== 分析用の文章 ==

昨年一〇月のポルトガル総選挙後、実際の結果が今のようなある種の堅固さをつくり出す可能性があるとは、とてもありそうに見えなかった。アントニオ・コスタ率いる社会党は、一方ではトロイカの年月ポルトガルを治めた右翼連合の相対的多数派から、他方で台頭する左翼から圧力をかけられ、中道右翼に向けた最終的な屈服か、それとも左翼に向けた一定の移行か、この両者の間での選択を迫られた。
右翼政権を終わりにし、共産党と緑の党の助けを得て社会党単独政権を維持するための左翼ブロックの圧力は、二八%の票をもつ社会党と二〇%近い票を代表する左翼が議会で合同し、右翼連立政権構想にノーを突き付け、右翼の大統領に彼の公表された意志に反して政権づくりをコスタに頼むよう強制したとき、完全に実を結んだ。
社会党と他の諸党各自とで結ばれた多者間協定は、新政権の計画の重要な部分を定めた。すなわち社会党は、福祉国家に関する支出をこれ以上削らず、賃金と年金の切り下げを回復させ、最低賃金を引き上げ、あらゆる私有化を停止し、労働者の集団交渉を元に戻す、こうしたことを保証した。さらに、労働の不安定化との闘い、住居追い立ての禁止、子どもに対し標準化された試験の停止、ゲイとレズビアンのカップルに対する全面的な養子縁組の権利の付与、前政権による妊娠中絶に対する制限の逆転、そしてパソス・コエロ率いた前政権による数多くの政策の逆転、これらがある。

諸々の生活改善
具体的着手開始


社会党政権は、議会で左翼に支持され一一月二六日に出発以後、左翼ブロック、共産党、緑の党との間で署名した諸協定を裏書きしてきた。公共航空会社TAPの私有化の逆転(この会社は、僅かな日数しかその座にいなかった前政権の閣議の中で私有化された)は、今テーブル上に載せられ、一方、公共交通のポルトとリスボンでの私有企業に対する利権譲渡は、全面的に逆転された。ゲイのカップルは今や養子縁組が可能であり、妊娠中絶に対する制限は取り除かれた。また多重債務家族を抵当流れや追い立てから保護する新たな立法があり、八、一〇、一二歳の子どもたちにはもはや数学とポルトガル語の試験義務がなく、前政権が実施した特別税は、ほとんどの中程度の賃金取得者の場合はその三分の二が減じられ、八〇一ユーロ未満の賃金取得者の場合はゼロにされるだろう。

===
== データ一覧 ==

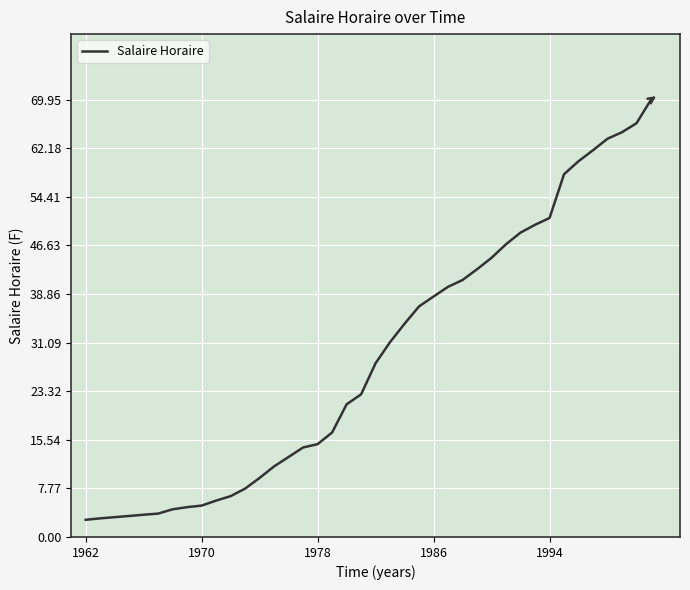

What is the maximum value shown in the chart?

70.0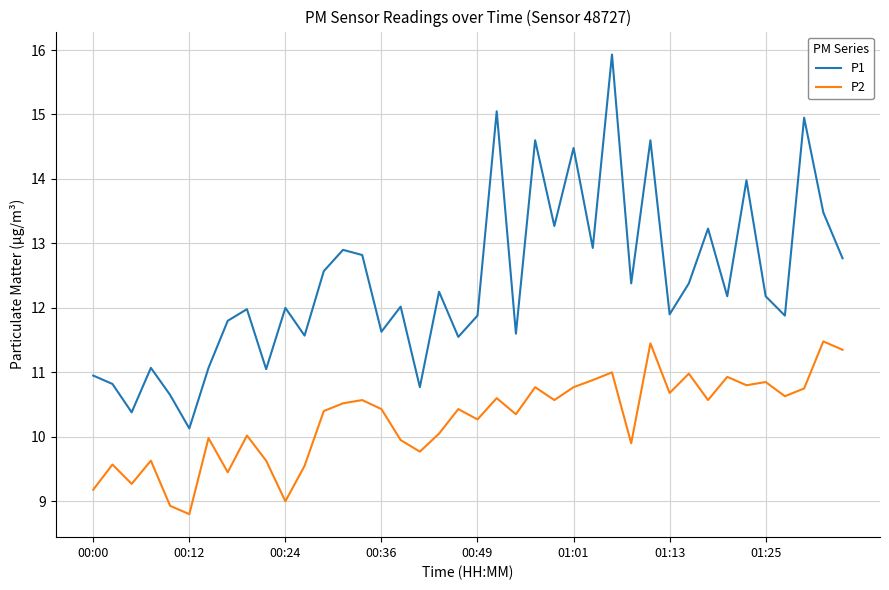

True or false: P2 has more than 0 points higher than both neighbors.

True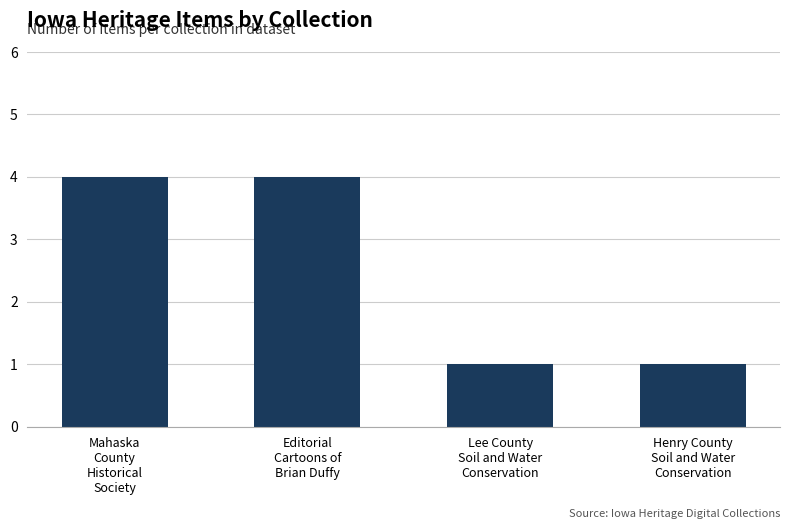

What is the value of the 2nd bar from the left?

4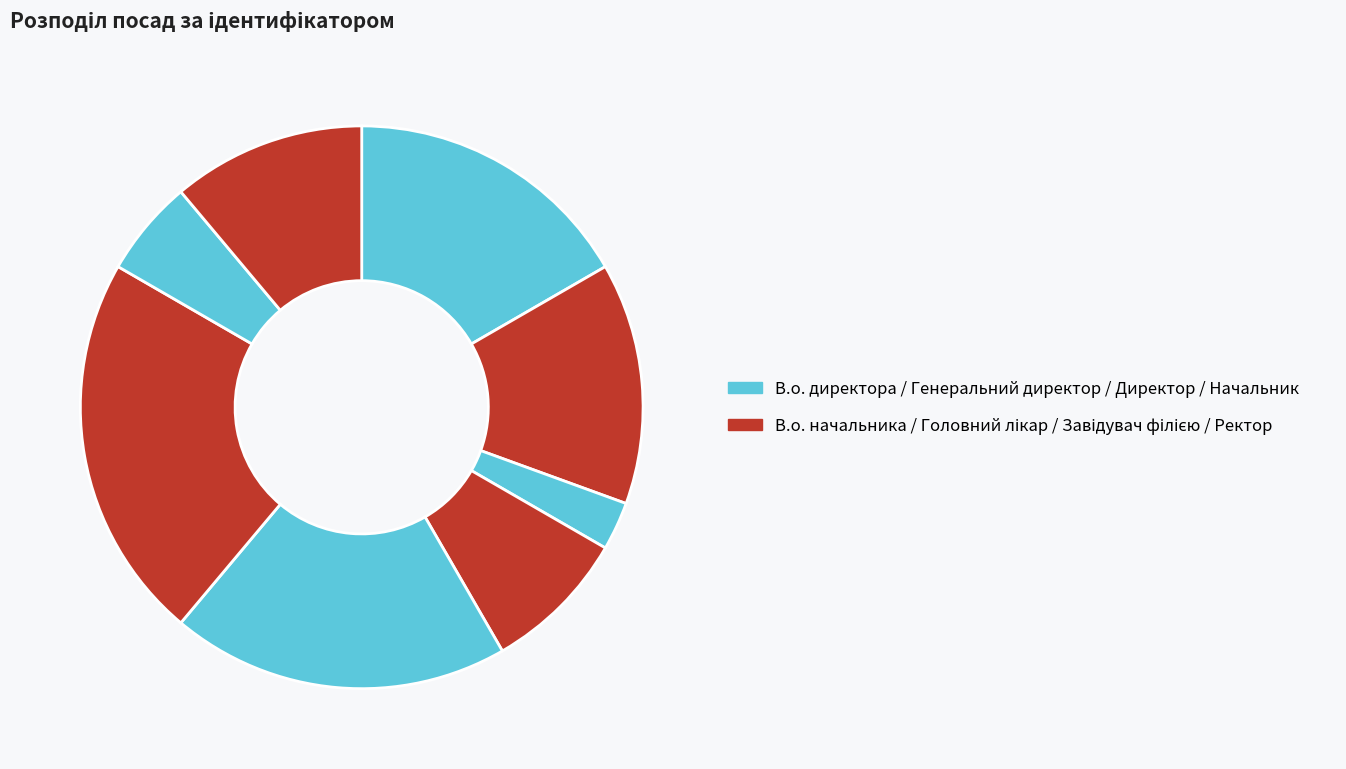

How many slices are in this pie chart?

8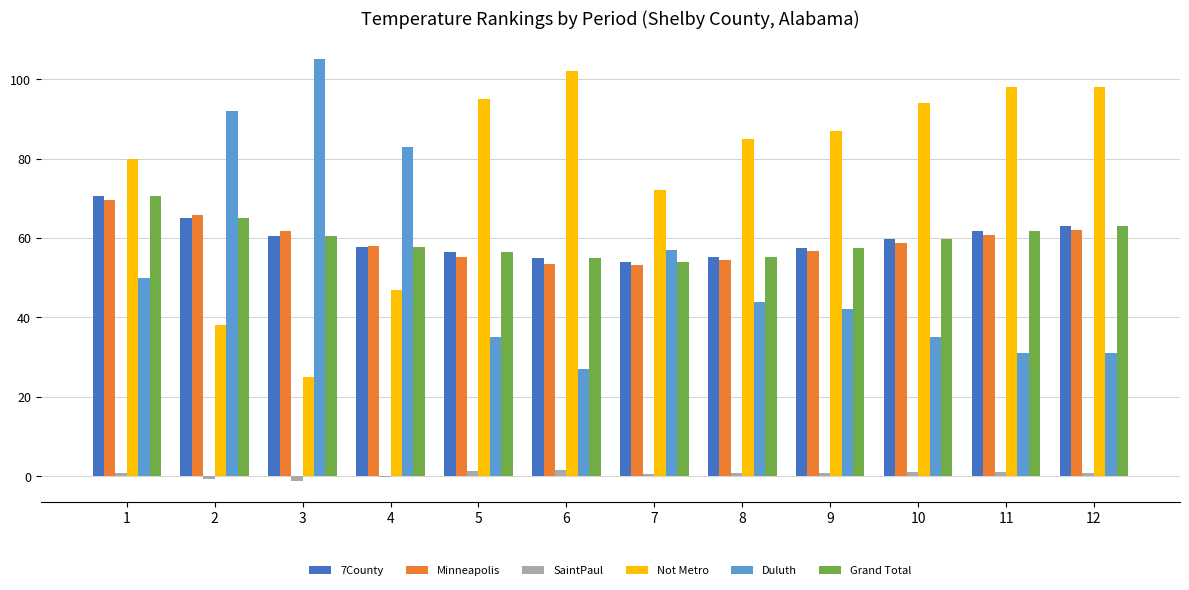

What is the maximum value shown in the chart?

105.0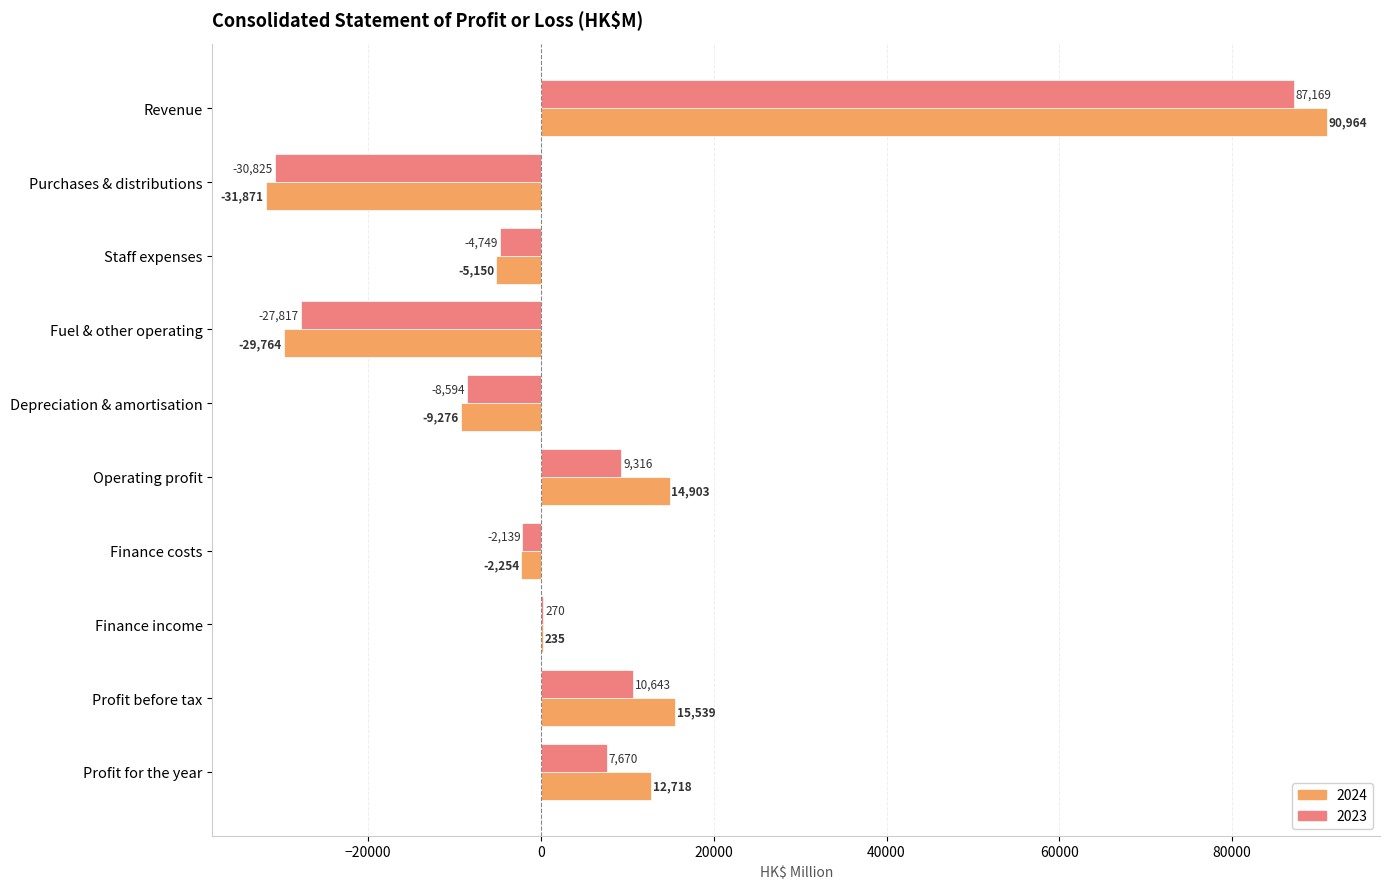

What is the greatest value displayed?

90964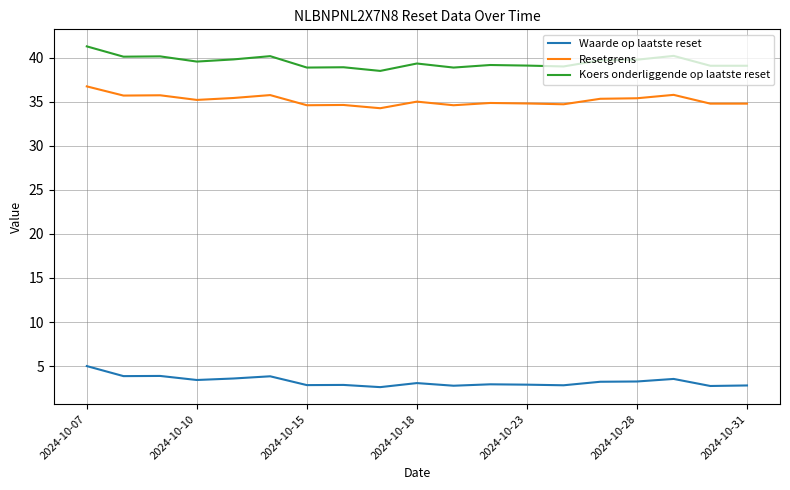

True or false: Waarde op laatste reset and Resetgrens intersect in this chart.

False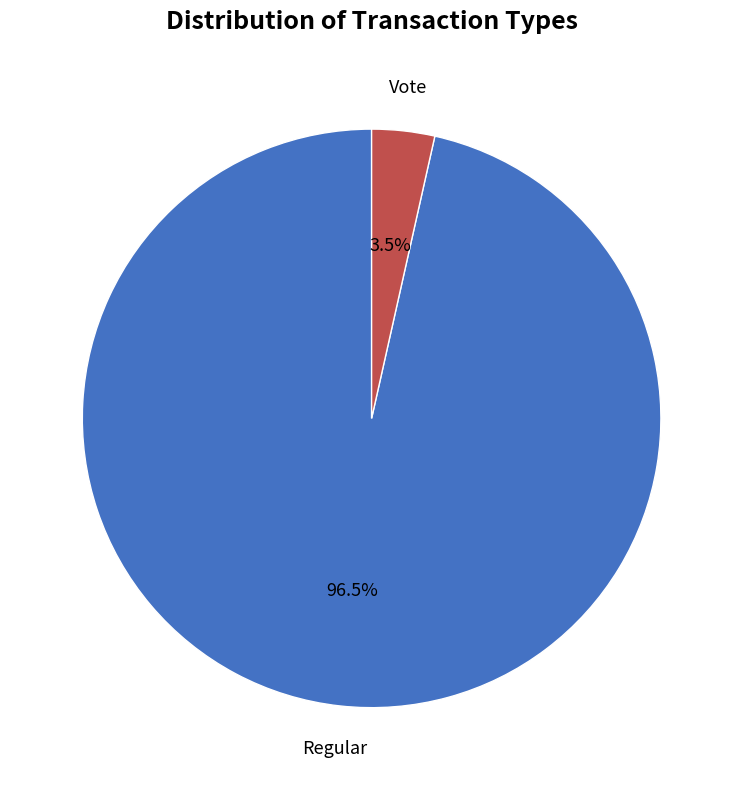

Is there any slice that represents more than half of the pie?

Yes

===

* [やること]:
- 1) ポルトガル政治についての文章では、社会党の得票は何%でしたか。
- 2) ポルトガル政治についての文章から、「右翼政権を終わりにし、共産党」を含む言葉で始まり「したとき、完全に実を結んだ。」で終わる部分を、一字も変えずに返してください。

* [問題の答え]:
- 1) 二八%です。

- 2)
右翼政権を終わりにし、共産党と緑の党の助けを得て社会党単独政権を維持するための左翼ブロックの圧力は、二八%の票をもつ社会党と二〇%近い票を代表する左翼が議会で合同し、右翼連立政権構想にノーを突き付け、右翼の大統領に彼の公表された意志に反して政権づくりをコスタに頼むよう強制したとき、完全に実を結んだ。